## INSTRUCTIONS TO FOLLOW
In the material below, some lines may hold the word "registro"; state how many do, giving only the number.

↓↓↓

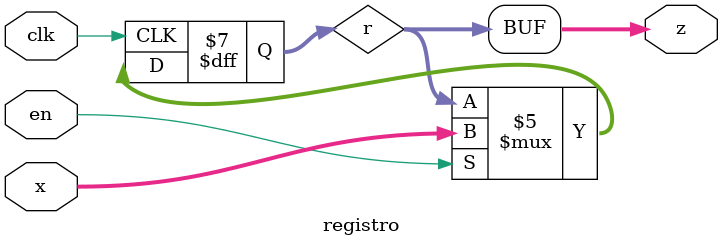
<source format=v>
module registro(output [0:N-1]z, input [0:N-1] x, input en, input clk);
    //la lunghezza del registro è definita con un parametro
    parameter N = 8;

    reg [0:N-1]r;
    //inizializzo r
    initial 
        r = 0;
    
    always @(posedge clk)
        begin
            if(en==1)
                r=x;
        end

    //assegno a z sempre il valore del registro
    assign
        z=r;
endmodule
</source>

↑↑↑

## COMPLETED TASK
3